Wednesday 11 May 2011

Futures forum part 3, Sir Martin Harris, Director of OFFA, Office for Fair Access


Widening participation and fair access.
Sector has been staggeringly successful in WP, it's one of the great success stories of British unis. Have given opportunities to many more people than was possible a few years ago. Test of next few years will be can we sustain it. We're at the start of a new radical period.

We need to get our message across. Students have impression that HE is either not affordable or worth it for them. Deferred graduate contributions are not the same as up-front fees. We need to get his out. Unis are part of way that upward social mobility is increased, we must have that as our goal and sustain the opportunities we've delivered so successfully.

Pricing. No evidence that pricing will influence what uni students choose. Maybe under new regime, but not convinced. Choice is made on a number of complex factors, many of them social. Financial is unlikely to be decisive.

Student support or outreach? Outreach is vitally important. Decisions that students make at 14ish in schools is the key way to raise aspirations and attainment.

Bursaries or fee waivers? Won't know what students will choose for a couple of years. Will have effect on treasury forecasts.

Important question - will there continue to be in all communities an institution with a reasonable range of courses so that students who cannot or will not move elsewhere have the opportunity to do the course of their choice? Can institutions survive to offer the right range of courses?

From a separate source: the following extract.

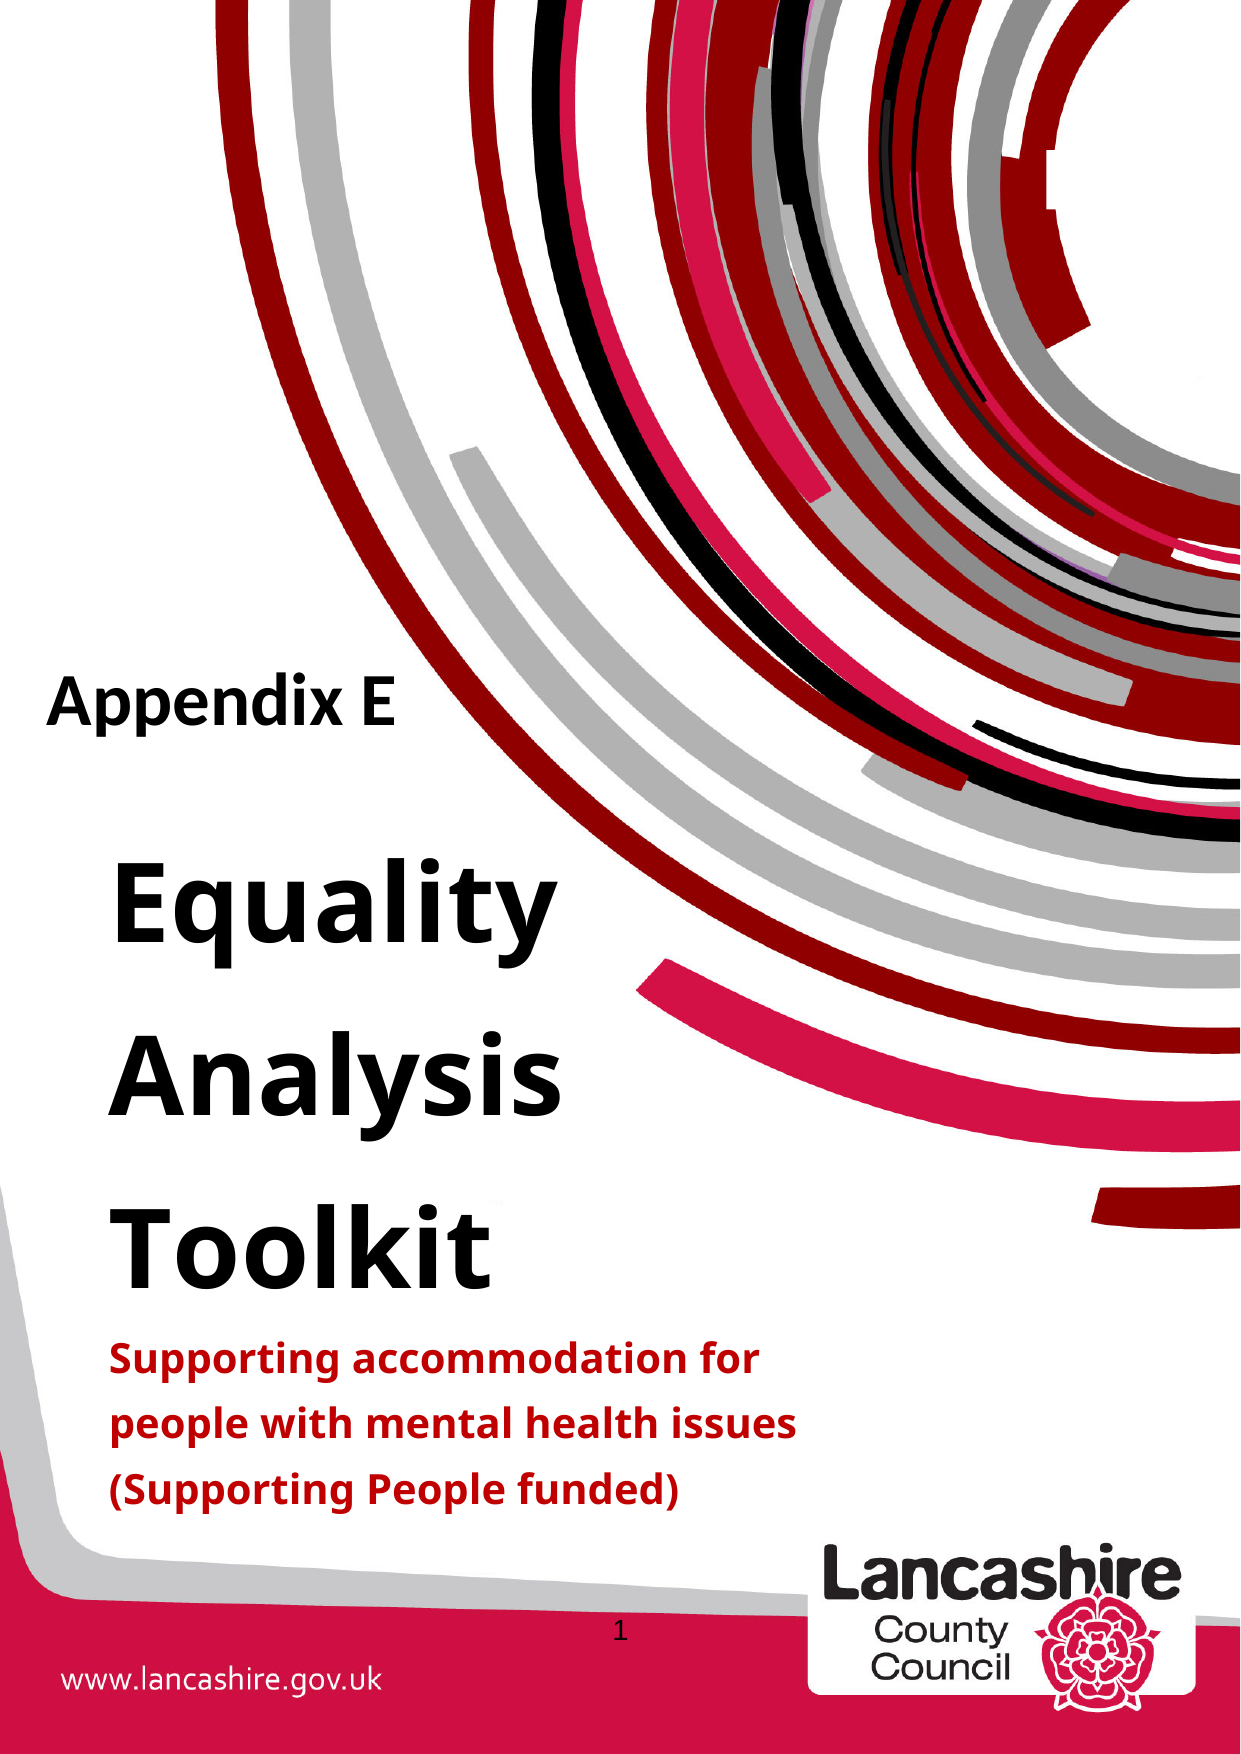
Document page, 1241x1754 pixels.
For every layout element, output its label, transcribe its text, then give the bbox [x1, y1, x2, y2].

text Appendix E [47, 652, 1090, 744]
picture [0, 0, 1241, 1754]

Will have effect on access if not.

Critical nature of advice and guidance to schoolkids. Has to be informed. Unis can help in outreach.

Look at retention, don't just concentrate on recruitment. Keeping and supporting the students is as much a part of a successful access policy as getting the student

This is a transition year, don't willfully allow things to stop in 2011/12 because of funding gap, use money wisely. Don't lose people. Don't stop collaborating where its appropriate.
Despite competitive pressures, we must not cease to be a sector.